### LIST OF TASKS
(1) In the NMR answer, reproduce word for word everything from "This has already" down to "in your structure.".
(2) Answer these questions from the NMR answer:
(a) What is the maximum field strength at the time of writing?
(b) Besides 1D HNMR, what analysis does the quoted comment say is available?
(c) What 2D experiment is given as an example where heteronuclear decoupling is used?

### DOCUMENT TEXT
= = = = =
Chemistry - How to assign overlapping multiplets in 1H NMR spectra?

Solution 1:

Referring to your comment on Buttonwood's answer:

Unfortunately, in this case I only have 1D HNMR and IR available to analyse the product

If this is really the case, then you are essentially out of luck. It is not possible to extract much information from a series of overlapping multiplets, which may well be coupled to each other (these strong coupling effects are likely the cause of the "complex splitting" you mention). It may be the case that by going to a higher field you can alleviate some of this, as multiplets will be more dispersed along the frequency axis. However, you will quickly run into a hard limit this way, since our maximum field (as of the time of writing) is ~1.2 GHz and even that is likely not enough to fully resolve your overlapped multiplets.


With that out of the way, let's talk about some other NMR techniques which will be useful in this situation. I want to preface this with a few points:

  • These are general suggestions which are broadly applicable to a variety of different problems; they are not tailored to the specific molecule which you asked about, and indeed you may find that some of them are less suitable for your specific compound. For the specific case at hand I would suggest talking to a NMR specialist at your institution, if this is at all possible.

  • There is a caveat in that many of these techniques have slightly poorer performance in situations where there is strong coupling, although it by no means makes them useless.

  • You may find that you need more than one of these to get a complete understanding of the $\ce{^1H}$ spectrum (especially in light of the previous caveat).

  • I assume here that the overlapping multiplets belong to the same species, as is the case in the question. In the situation where you are studying a mixture of different species which may have peaks that overlap with each other, the following techniques will still remain very useful, but there are more options which will help to separate the different subspectra based on molecular properties (e.g. relaxation rates or diffusion coefficients). These are outside the scope of the current answer.

  • Finally, or further reading about all of these techniques I recommend Claridge, T. D. W. High-Resolution NMR Techniques in Organic Chemistry, 3rd ed.; Elsevier: Amsterdam, 2016..

(1) 2D correlation NMR

This has already been mentioned by Buttonwood, and is the standard answer to issues of resolution in 1D spectra. The downside is that 2D spectra are very, very rarely run with high resolution, partly because of time constraints, but especially so if heteronuclear decoupling is used (e.g. in a HSQC). Thus, instead of measuring well-resolved multiplet structure (which would be transferable to the 1D spectrum, thus allowing you to assign the 1D), you are more likely to get broad blobs that are centred on a certain frequency. This tells you nothing about the multiplets actual proton spectrum, it only tells you that at (say) 1.46 ppm you have some kind of multiplet that corresponds to a certain proton in your structure.
= = = = =
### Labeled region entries

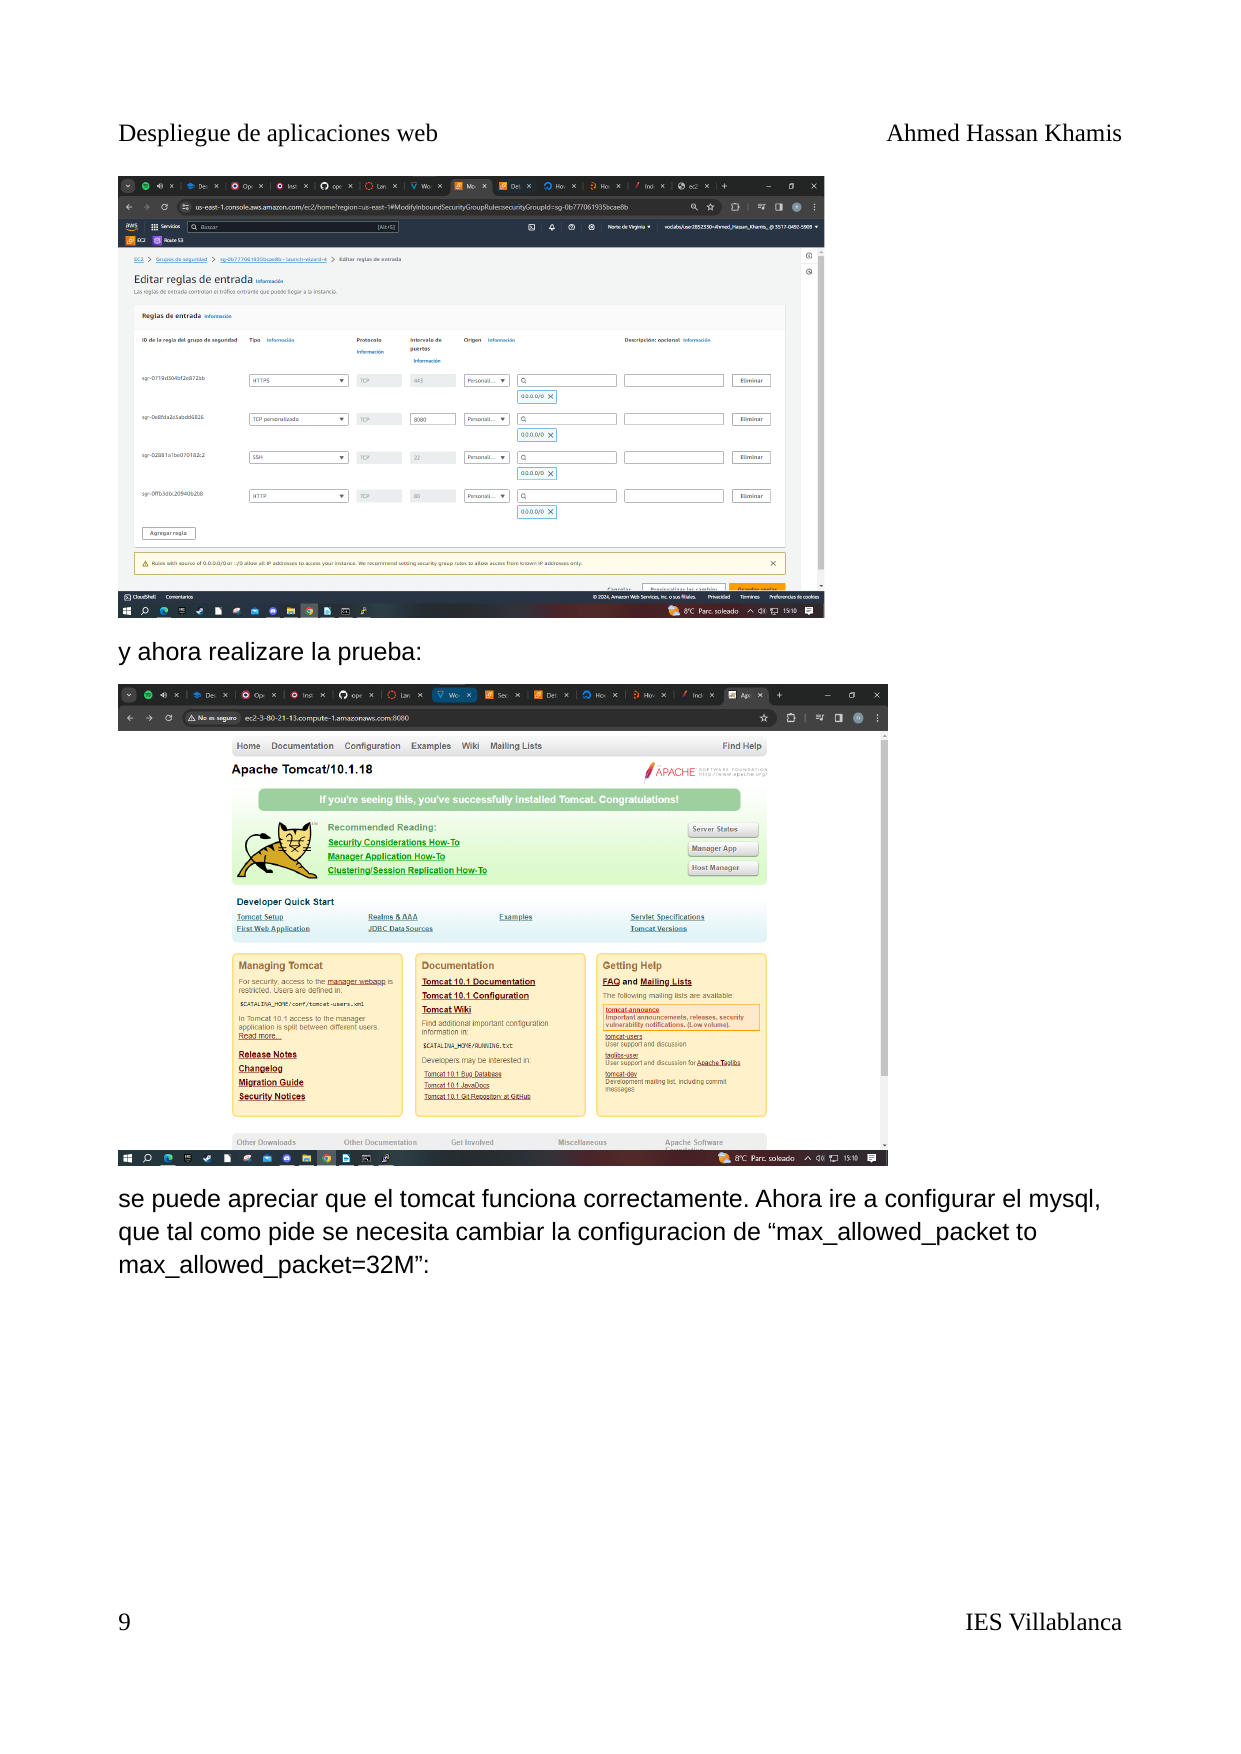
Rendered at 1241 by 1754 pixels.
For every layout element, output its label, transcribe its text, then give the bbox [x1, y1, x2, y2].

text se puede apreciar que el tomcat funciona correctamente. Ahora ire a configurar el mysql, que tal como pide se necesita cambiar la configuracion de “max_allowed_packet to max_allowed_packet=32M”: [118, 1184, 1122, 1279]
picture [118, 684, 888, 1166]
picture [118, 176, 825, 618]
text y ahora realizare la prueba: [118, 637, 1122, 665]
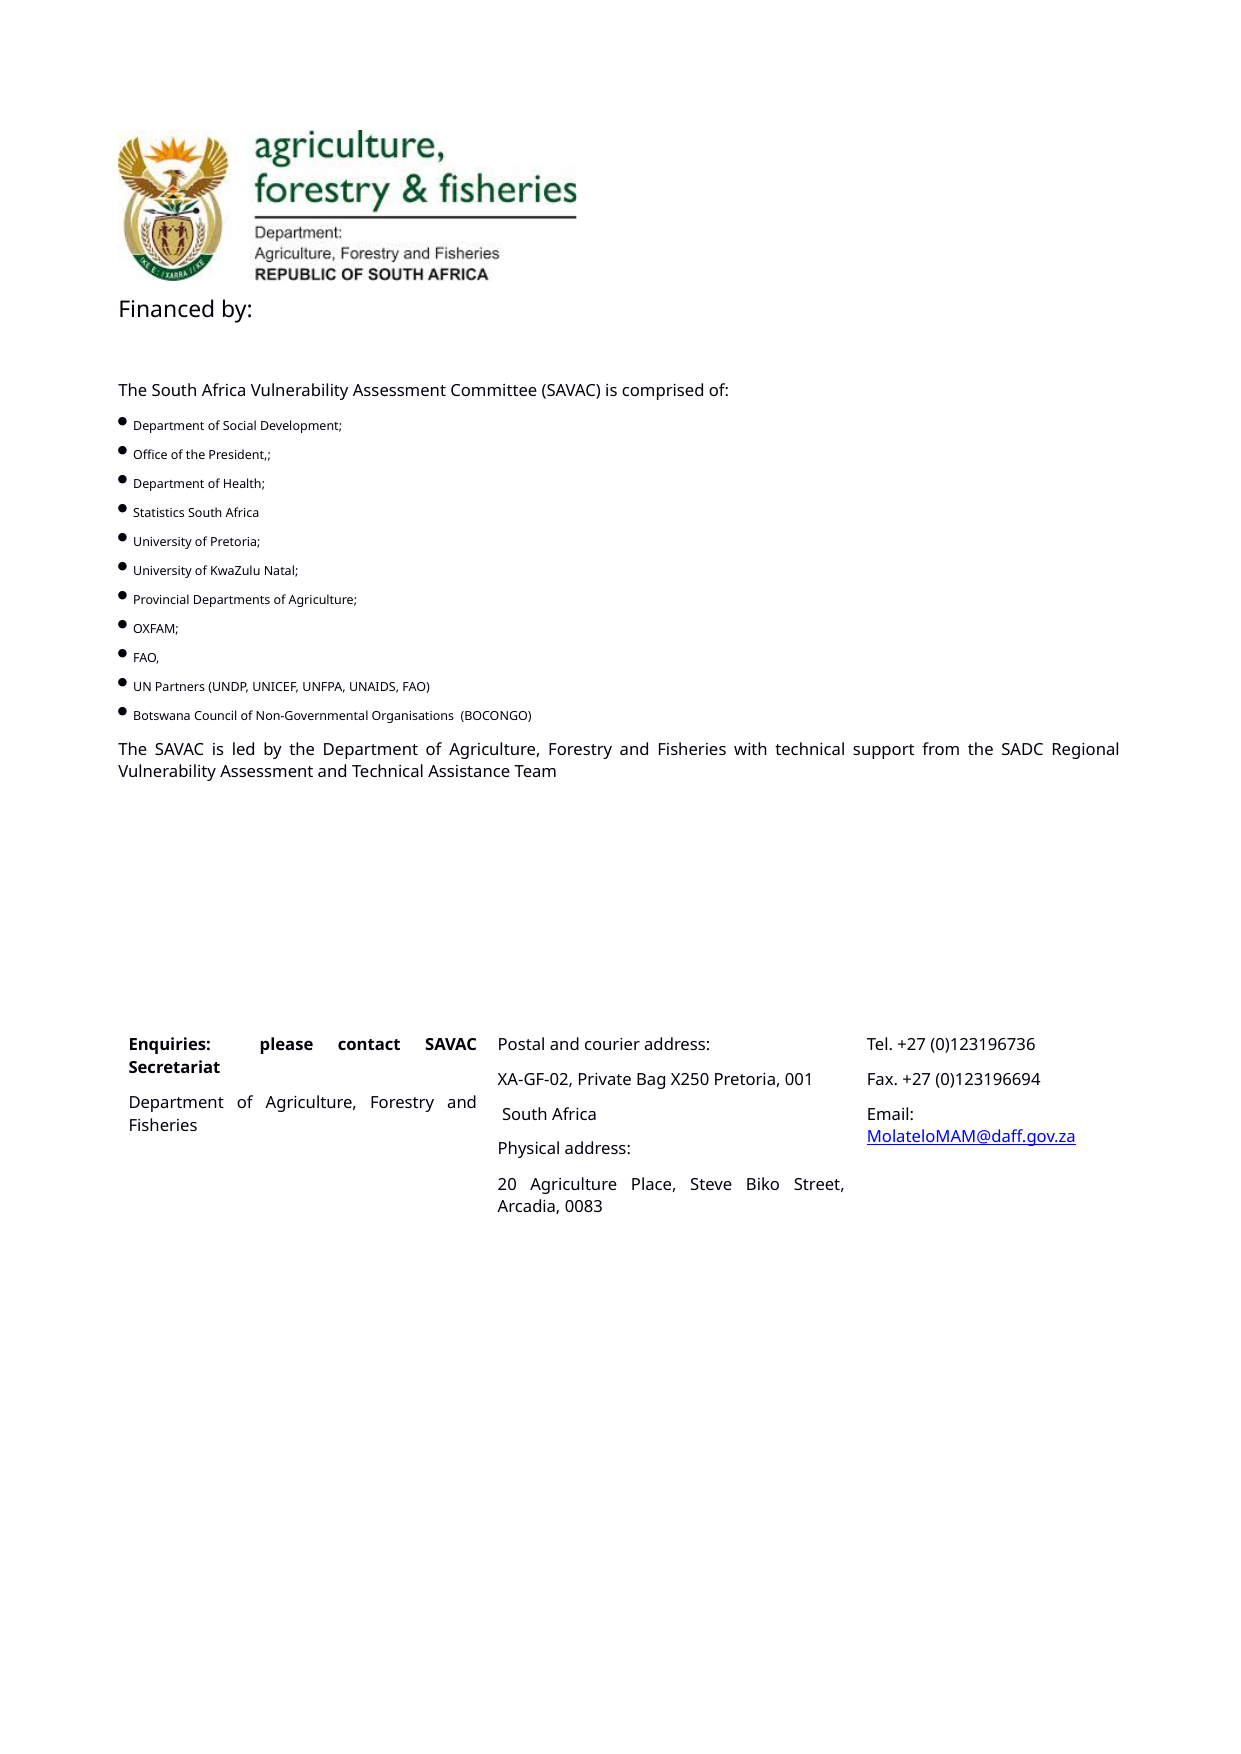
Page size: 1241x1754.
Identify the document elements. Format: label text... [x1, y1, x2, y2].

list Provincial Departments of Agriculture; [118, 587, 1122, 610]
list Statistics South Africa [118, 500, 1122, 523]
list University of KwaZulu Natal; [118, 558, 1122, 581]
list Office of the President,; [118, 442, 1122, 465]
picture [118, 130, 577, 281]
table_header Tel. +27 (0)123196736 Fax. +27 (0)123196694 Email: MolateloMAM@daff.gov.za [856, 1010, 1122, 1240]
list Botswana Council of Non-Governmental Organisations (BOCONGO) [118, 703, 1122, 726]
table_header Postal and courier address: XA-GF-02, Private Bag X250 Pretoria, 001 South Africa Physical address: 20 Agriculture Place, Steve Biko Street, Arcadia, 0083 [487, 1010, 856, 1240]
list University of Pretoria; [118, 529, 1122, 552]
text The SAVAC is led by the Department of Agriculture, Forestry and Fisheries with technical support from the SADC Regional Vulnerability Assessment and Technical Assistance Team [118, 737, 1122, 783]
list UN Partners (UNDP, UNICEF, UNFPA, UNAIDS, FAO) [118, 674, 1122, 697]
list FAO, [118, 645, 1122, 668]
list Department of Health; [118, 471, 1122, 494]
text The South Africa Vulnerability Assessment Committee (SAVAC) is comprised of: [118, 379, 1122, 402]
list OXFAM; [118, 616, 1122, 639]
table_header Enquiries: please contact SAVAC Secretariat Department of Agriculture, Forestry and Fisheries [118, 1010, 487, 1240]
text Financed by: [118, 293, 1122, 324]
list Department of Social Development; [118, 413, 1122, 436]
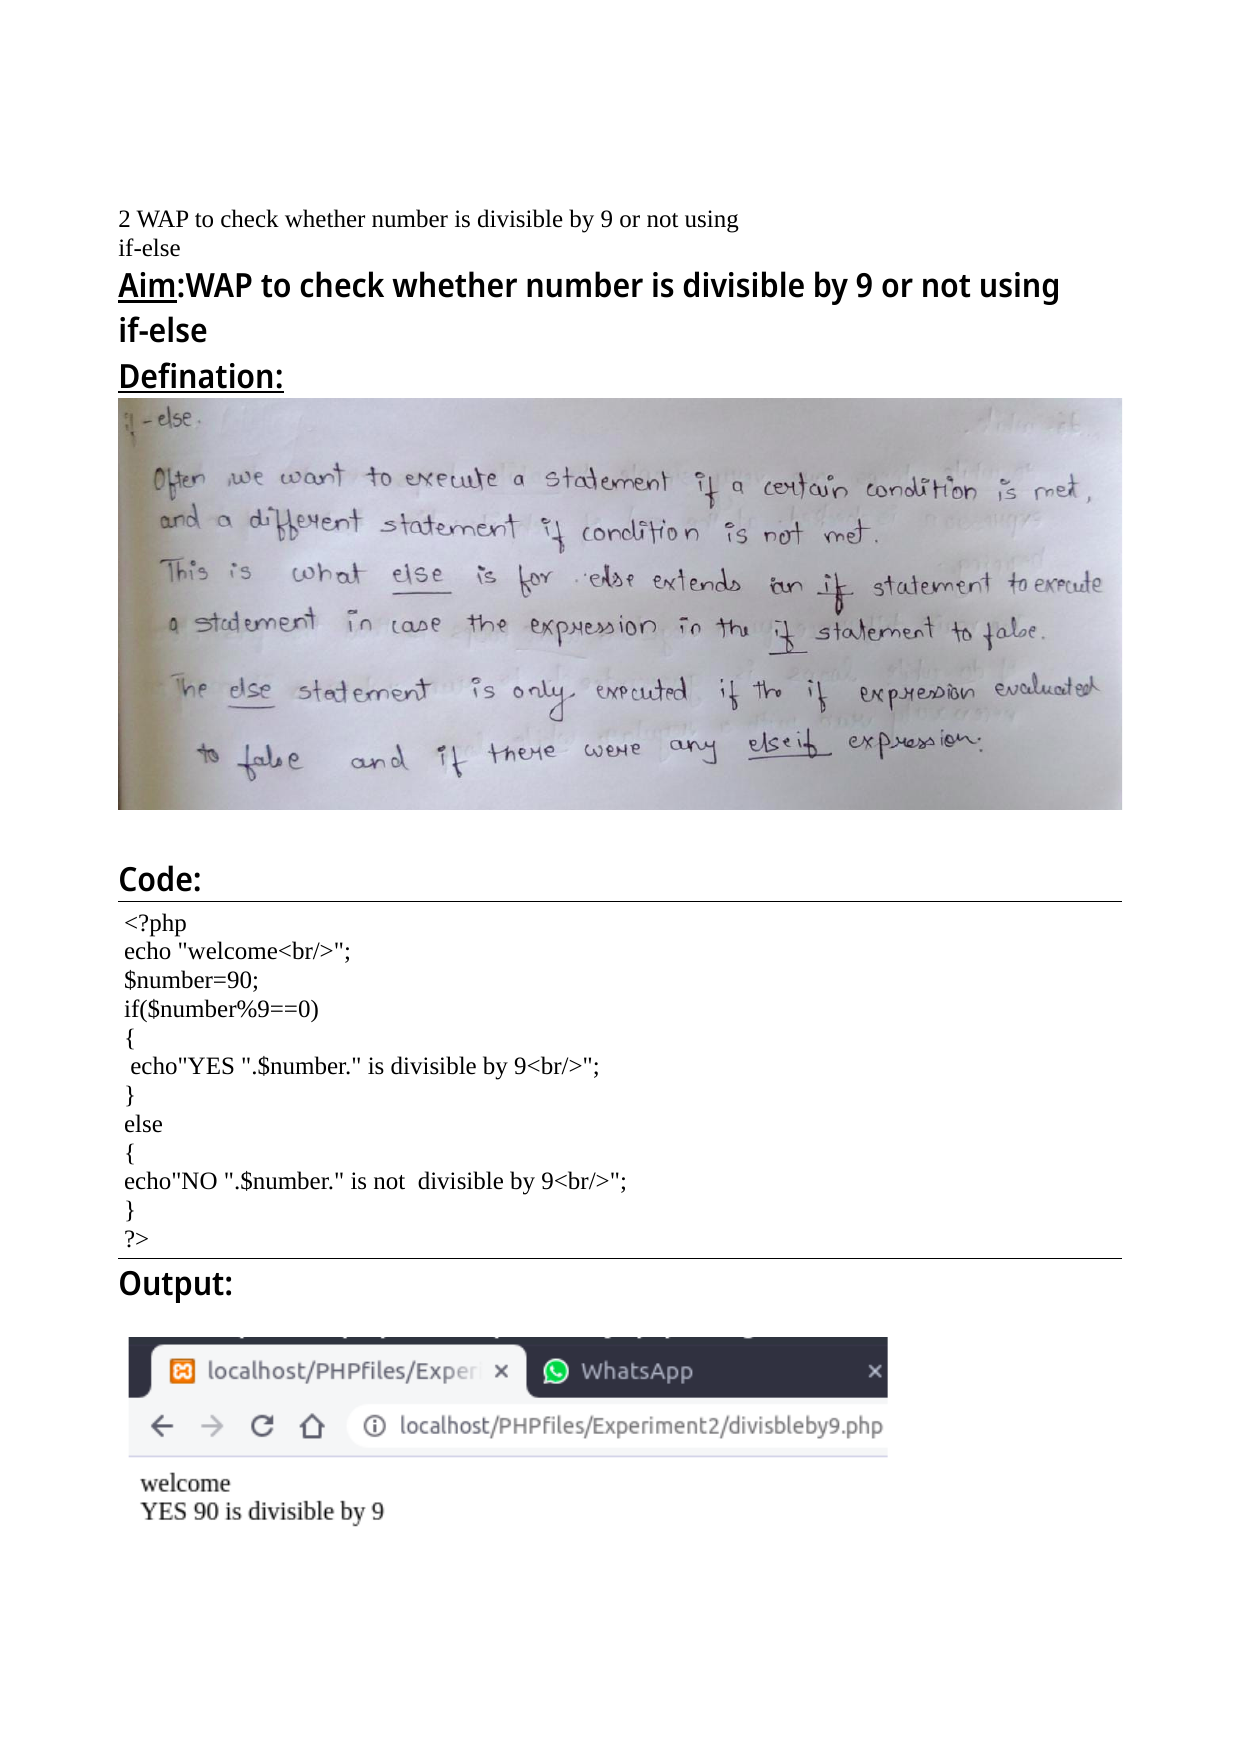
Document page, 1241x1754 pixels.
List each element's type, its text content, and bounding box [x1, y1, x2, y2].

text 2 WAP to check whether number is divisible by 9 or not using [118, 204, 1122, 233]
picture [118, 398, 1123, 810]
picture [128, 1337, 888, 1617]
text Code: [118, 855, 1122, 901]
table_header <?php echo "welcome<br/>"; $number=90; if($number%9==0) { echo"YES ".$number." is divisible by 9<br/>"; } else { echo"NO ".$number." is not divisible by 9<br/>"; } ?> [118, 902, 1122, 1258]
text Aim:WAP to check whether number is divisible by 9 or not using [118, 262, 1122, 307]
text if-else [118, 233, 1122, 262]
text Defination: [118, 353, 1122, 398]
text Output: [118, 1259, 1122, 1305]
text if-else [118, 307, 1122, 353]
= = = = =
### THE ANSWERS
(1)
This has already been mentioned by Buttonwood, and is the standard answer to issues of resolution in 1D spectra. The downside is that 2D spectra are very, very rarely run with high resolution, partly because of time constraints, but especially so if heteronuclear decoupling is used (e.g. in a HSQC). Thus, instead of measuring well-resolved multiplet structure (which would be transferable to the 1D spectrum, thus allowing you to assign the 1D), you are more likely to get broad blobs that are centred on a certain frequency. This tells you nothing about the multiplets actual proton spectrum, it only tells you that at (say) 1.46 ppm you have some kind of multiplet that corresponds to a certain proton in your structure.

(2)
(a) About 1.2 GHz.
(b) IR.
(c) HSQC.